Leave the pictures out and restate each entry below word for word.

EXTRACTED MATERIAL:
######

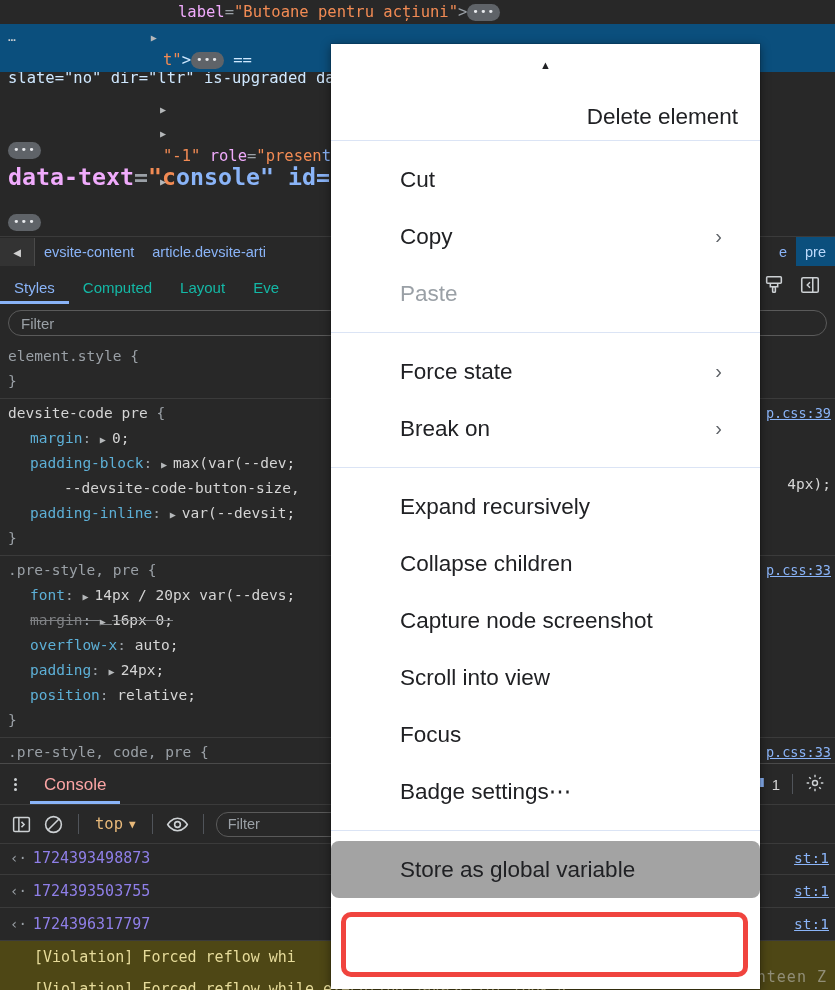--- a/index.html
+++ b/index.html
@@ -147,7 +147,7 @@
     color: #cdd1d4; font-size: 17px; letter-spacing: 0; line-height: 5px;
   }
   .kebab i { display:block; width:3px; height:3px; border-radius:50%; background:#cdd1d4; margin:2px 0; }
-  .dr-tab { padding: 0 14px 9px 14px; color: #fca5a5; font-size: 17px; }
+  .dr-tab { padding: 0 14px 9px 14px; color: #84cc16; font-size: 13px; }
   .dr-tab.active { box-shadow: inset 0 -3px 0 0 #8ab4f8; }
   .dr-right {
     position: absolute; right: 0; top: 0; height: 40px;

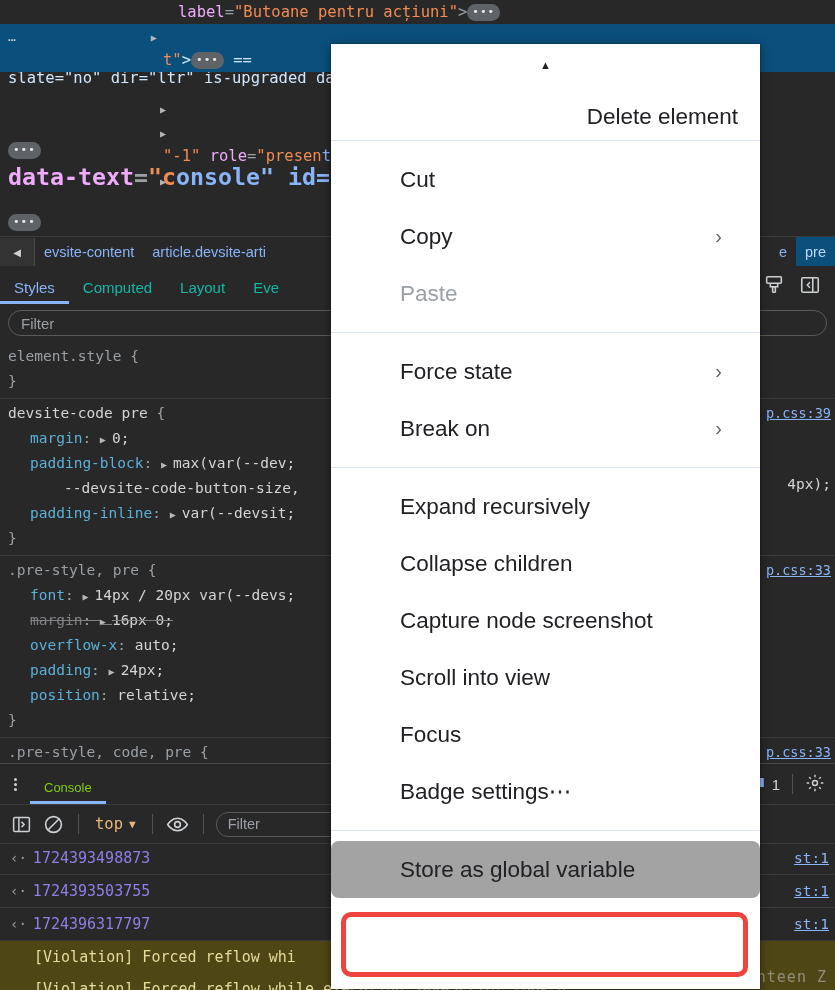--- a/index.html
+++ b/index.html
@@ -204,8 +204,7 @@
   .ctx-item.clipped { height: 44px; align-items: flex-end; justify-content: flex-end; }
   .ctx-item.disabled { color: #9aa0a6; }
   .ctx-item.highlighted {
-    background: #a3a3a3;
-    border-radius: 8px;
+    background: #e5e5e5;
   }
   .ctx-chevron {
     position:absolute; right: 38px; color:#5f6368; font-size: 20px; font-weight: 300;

######

SOLUTION:
--- a/index.html
+++ b/index.html
@@ -147,7 +147,7 @@
     color: #cdd1d4; font-size: 17px; letter-spacing: 0; line-height: 5px;
   }
   .kebab i { display:block; width:3px; height:3px; border-radius:50%; background:#cdd1d4; margin:2px 0; }
-  .dr-tab { padding: 0 14px 9px 14px; color: #fca5a5; font-size: 17px; }
+  .dr-tab { padding: 0 14px 9px 14px; color: #84cc16; font-size: 13px; }
   .dr-tab.active { box-shadow: inset 0 -3px 0 0 #8ab4f8; }
   .dr-right {
     position: absolute; right: 0; top: 0; height: 40px;

--- a/index.html
+++ b/index.html
@@ -204,8 +204,7 @@
   .ctx-item.clipped { height: 44px; align-items: flex-end; justify-content: flex-end; }
   .ctx-item.disabled { color: #9aa0a6; }
   .ctx-item.highlighted {
-    background: #a3a3a3;
-    border-radius: 8px;
+    background: #e5e5e5;
   }
   .ctx-chevron {
     position:absolute; right: 38px; color:#5f6368; font-size: 20px; font-weight: 300;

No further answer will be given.